## About this exercise
The string "чернилами" appears in some lines of the entries that follow; copy each such line.

## Data for this task
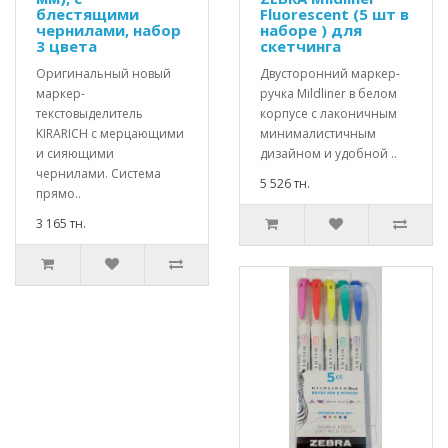
блестящими
Fluorescent (5 шт в
чернилами, набор
наборе ) для
3 цвета
скетчинга
Оригинальный новый
Двусторонний маркер-
маркер-
ручка Mildliner в белом
текстовыделитель
корпусе с лаконичным
KIRARICH с мерцающими
минималистичным
и сияющими
дизайном и удобной ..
чернилами. Система
5 526 тн.
прямо..
3 165 тн.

## Solution below
чернилами, набор
чернилами. Система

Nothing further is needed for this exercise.